Botnets can change CPU settings to increase mining performance

Not only does it hijack vulnerable *nix-based servers and use them to mine cryptocurrencies, the malware also possesses the ability to interfere with and modify the machine's CPU configuration. owner to increase cryptocurrency mining performance to the optimum level.

According to preliminary investigation results, this is a Golang-based malware strain, which is used to exploit known vulnerabilities such as CVE-2020-14882 (Oracle WebLogic) and CVE-2017-11610 (Supervisord) to access to Linux systems, The Record reports. After hijacking a system, they use specialized model-specific registers (MSRs) to disable the hardware pre-installer, a unit that fetches data and transmits from the controller. into the L2 cache before they are needed.

Prefetch - Resource Prefetch - is a technique that has been used for many years and can help increase performance in various tasks. However, disabling it can increase mining performance in XMRig, the cryptocurrency mining software used by crooks, by 15%.

But disabling the hardware pre-installer will degrade performance in valid applications. In return, server operators will have to purchase additional hardware to meet their performance requirements, or increase the power limit for existing hardware. In either case, it all adds up to power consumption and additional costs.

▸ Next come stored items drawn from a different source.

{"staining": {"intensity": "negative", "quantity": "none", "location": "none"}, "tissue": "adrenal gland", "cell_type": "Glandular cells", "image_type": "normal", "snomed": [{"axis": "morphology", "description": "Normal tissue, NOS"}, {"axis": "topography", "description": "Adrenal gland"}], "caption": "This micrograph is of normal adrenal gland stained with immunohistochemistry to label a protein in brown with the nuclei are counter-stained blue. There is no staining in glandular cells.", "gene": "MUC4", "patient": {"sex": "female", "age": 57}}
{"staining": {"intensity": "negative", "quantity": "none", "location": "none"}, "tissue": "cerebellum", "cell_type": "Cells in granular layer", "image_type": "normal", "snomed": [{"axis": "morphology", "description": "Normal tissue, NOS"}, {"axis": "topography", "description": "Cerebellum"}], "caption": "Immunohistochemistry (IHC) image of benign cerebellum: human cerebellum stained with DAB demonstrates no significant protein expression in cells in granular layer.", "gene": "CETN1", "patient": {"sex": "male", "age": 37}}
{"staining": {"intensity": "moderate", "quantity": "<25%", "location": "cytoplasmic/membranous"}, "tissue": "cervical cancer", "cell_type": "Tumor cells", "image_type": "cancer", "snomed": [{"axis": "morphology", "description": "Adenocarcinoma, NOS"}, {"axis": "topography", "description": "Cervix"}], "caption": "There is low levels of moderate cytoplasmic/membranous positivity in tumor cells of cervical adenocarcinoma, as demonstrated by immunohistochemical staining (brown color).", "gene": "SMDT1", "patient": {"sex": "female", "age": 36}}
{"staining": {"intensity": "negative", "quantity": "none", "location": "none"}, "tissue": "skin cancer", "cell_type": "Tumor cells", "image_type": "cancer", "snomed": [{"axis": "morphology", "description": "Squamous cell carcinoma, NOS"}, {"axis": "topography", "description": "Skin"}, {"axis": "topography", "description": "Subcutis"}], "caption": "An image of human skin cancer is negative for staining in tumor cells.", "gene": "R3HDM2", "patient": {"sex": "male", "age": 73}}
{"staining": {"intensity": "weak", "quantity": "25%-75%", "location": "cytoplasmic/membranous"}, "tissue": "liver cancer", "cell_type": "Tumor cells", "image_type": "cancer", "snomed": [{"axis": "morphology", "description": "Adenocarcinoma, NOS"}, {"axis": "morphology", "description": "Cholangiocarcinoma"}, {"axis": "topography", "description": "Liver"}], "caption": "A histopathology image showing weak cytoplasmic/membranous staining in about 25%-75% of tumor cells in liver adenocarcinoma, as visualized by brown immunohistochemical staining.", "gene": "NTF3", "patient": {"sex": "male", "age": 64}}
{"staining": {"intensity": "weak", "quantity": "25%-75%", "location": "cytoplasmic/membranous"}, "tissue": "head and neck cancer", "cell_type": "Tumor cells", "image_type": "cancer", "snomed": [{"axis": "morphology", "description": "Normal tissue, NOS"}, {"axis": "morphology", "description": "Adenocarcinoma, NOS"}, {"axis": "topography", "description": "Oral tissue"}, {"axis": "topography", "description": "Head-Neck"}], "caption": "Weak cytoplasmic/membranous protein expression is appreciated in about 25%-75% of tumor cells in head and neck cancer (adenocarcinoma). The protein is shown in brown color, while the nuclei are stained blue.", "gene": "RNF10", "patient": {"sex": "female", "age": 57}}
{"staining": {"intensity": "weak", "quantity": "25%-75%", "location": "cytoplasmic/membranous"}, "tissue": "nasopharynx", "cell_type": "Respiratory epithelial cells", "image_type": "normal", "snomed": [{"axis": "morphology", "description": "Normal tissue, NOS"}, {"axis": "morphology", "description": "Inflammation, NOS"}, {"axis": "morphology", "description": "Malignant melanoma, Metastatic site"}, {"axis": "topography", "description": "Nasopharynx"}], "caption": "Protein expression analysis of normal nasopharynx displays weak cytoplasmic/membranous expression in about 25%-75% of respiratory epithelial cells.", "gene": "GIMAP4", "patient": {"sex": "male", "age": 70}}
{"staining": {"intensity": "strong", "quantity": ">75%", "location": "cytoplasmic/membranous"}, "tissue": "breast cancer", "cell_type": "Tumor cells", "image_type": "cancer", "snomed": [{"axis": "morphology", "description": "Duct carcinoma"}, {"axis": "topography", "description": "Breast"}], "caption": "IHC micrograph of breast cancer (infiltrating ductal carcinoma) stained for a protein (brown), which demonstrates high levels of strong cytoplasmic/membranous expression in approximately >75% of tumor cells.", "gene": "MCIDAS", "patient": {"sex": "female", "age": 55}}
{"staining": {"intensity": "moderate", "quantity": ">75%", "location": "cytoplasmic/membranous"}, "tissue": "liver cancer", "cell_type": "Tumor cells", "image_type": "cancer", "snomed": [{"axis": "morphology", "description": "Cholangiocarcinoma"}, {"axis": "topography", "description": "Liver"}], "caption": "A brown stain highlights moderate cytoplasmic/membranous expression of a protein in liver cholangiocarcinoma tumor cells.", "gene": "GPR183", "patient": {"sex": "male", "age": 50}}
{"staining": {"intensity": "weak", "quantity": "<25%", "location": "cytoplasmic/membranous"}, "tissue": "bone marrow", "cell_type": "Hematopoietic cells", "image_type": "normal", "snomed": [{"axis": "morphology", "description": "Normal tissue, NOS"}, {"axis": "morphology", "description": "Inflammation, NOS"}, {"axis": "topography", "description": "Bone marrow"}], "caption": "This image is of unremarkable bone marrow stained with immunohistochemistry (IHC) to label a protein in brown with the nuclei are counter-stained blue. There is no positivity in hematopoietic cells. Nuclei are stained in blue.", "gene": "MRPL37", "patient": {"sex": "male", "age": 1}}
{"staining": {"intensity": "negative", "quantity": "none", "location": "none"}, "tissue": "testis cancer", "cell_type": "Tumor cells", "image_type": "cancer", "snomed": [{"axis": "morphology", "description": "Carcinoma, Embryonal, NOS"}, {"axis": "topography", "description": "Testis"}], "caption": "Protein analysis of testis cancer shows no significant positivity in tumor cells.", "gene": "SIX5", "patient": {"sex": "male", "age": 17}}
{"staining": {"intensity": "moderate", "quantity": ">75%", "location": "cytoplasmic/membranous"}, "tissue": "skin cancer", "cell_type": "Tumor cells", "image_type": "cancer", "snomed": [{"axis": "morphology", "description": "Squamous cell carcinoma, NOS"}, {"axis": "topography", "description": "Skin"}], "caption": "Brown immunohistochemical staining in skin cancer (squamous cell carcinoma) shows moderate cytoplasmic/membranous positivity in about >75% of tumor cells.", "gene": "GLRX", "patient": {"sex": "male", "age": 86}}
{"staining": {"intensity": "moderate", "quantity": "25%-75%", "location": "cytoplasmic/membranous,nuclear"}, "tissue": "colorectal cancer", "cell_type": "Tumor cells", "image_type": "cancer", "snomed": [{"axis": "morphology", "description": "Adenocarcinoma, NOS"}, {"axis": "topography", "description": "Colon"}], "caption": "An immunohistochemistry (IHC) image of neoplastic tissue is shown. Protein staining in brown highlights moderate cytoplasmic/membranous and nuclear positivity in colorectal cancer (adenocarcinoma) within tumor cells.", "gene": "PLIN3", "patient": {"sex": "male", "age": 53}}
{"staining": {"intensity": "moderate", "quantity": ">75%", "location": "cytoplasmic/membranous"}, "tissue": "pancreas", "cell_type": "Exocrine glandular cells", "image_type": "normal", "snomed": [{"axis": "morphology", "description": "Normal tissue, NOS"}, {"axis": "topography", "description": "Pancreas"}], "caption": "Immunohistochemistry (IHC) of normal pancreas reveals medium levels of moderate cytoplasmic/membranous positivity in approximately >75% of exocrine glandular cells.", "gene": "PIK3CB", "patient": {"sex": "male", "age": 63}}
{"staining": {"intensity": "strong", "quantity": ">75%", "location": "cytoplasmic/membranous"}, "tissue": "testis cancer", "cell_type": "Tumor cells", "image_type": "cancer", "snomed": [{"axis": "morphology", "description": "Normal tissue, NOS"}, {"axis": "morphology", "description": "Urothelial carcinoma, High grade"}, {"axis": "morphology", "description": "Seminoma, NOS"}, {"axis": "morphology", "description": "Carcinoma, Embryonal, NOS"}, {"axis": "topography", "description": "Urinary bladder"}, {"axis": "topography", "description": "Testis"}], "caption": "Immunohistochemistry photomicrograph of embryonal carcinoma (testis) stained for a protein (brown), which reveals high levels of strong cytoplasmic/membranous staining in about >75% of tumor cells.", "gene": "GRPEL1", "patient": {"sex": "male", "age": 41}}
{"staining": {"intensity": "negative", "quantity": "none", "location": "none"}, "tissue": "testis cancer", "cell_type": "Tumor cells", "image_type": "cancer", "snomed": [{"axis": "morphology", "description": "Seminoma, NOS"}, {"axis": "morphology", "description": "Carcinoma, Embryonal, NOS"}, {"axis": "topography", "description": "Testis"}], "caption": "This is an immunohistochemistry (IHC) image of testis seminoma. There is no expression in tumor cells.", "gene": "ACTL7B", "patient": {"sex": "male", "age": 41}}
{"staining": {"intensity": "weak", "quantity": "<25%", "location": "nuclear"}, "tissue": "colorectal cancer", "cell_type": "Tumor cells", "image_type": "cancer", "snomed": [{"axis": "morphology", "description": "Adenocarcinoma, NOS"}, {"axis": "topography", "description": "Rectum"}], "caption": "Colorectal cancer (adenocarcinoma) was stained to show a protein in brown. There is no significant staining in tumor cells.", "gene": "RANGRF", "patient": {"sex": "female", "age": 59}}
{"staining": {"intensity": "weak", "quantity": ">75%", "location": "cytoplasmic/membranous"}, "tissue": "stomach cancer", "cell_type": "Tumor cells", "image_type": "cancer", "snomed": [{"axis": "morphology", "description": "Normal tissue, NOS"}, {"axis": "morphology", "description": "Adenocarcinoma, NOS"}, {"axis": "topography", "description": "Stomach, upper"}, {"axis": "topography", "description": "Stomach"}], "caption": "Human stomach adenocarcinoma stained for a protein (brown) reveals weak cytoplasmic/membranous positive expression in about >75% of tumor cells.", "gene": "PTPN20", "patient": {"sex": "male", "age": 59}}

According to the report, this malicious botnet has been exploited since at least December 2020, and mainly targets vulnerabilities in MySQL, Tomcat, Oracle WebLogic, and Jenkins. This shows that it is flexible enough to attack many different programs. It's not clear how widespread these attacks are right now, but they appear to be widespread enough for security researchers to pay more attention to in the near future.